Bizans İmparatorluğu'nun başkenti Konstantinopolis'i kısmen kuşatan Haliç'in
doğu yakası "şehir ötesi" anlamına gelen Peran veya Perea adıyla anılıyordu. Pera'da Bizans döneminden beri Cenevizli ve Venedikli unsurlar mevcuttu. İstanbul'un fethinden sonra 1535'te Fransız elçisine Galata Kulesi dışında "Pera bağlarında" oturma izni verilmesiyle elçilik oraya taşınmış bunu diğer yabancı elçilikler on yedinci yüzyıldan itibaren de Rum tüccar aileleri izlemişti. Sonraki yüzyıllarda çeşitli amaçlarla Osmanlı İmparatorluğu'na gelen Avrupalılarla diğer gayrimüslimlerin semte yerleşmesi sonucu ortaya çıkan kentsoylu Pera mozaiği özellikle son devir Osmanlı siyasi kültürel ve toplumsal tarihinde son derece büyük bir rol oynamıştı.

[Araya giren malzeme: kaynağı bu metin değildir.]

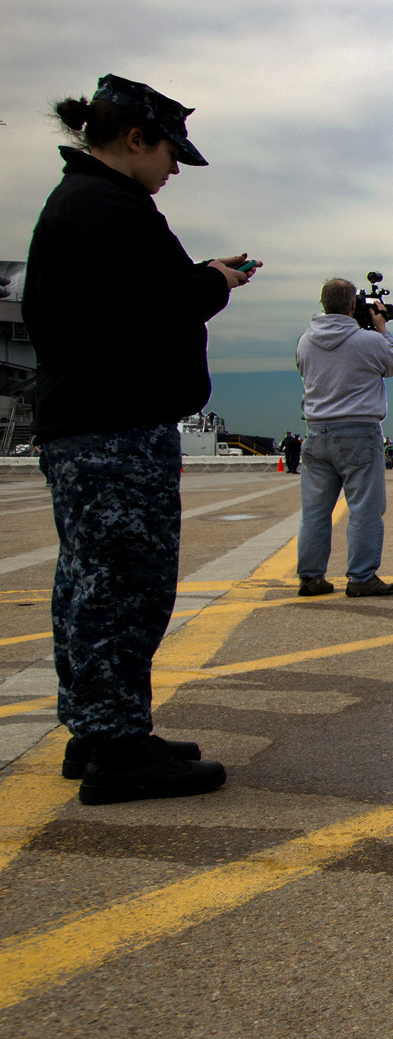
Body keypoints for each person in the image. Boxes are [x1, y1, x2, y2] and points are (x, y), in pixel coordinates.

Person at [29, 74, 248, 805]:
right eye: (169, 151)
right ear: (134, 139)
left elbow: (128, 302)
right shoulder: (106, 208)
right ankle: (118, 751)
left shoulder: (89, 203)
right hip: (113, 429)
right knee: (125, 585)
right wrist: (211, 283)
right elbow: (153, 309)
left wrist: (196, 280)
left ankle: (99, 731)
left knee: (94, 582)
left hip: (96, 424)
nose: (175, 167)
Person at [296, 278, 393, 597]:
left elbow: (305, 371)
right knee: (365, 508)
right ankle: (361, 577)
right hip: (358, 431)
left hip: (316, 432)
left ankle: (311, 577)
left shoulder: (305, 341)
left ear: (322, 304)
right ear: (353, 306)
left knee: (316, 510)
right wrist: (382, 327)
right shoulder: (367, 342)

Bu mozaiğin en önemli unsuru 1804'te Galatasaray'da Panayia Kilisesi'nin açılmasıyla Pera-Stavrodromi Rum Cemaati adını alan Rum toplumu idi. Tarih boyunca Pera İstanbul'un Fener'den sonra en büyük Rum nüfusunu barındıran semti olmuştu. Osmanlı İmparatorluğu'nun yıkılması ve 20. yüzyıl boyunca Türk-Yunan ilişkilerinin inişli çıkışlı seyrinden olumsuz etkilenen Rum Cemaati özellikle 6-7 Eylül 1955 olaylarından sonra hızla küçülmüştü.

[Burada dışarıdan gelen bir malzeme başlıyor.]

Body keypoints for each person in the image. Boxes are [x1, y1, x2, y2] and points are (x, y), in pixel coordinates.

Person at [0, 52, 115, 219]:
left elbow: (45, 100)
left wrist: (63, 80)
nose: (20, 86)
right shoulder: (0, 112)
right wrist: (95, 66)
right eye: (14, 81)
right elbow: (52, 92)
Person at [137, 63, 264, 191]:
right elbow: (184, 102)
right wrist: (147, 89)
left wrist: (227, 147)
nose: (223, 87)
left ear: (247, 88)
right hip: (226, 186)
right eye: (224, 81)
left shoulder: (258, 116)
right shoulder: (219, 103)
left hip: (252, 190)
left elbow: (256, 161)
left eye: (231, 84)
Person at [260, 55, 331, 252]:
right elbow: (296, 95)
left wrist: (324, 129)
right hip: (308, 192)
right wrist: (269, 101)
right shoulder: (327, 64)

Sula Bozis'in yazmalar diplomalar okul kayıtları fotoğraf albümleri gibi çok çeşitli
yazılı kaynakların yanı sıra sözlü tarih araştırmalarına da dayanarak hazırladığı
İstanbullu Rumlar adlı çalışmasının bu genişletilmiş yeni baskısı Rum cemaatinin
tarihini derli toplu bir şekilde günümüz okuruna sunarken dolaylı olarak bugünkü
Türkiye'nin kültür ve şehirleşme tarihine de ışık tutuyor.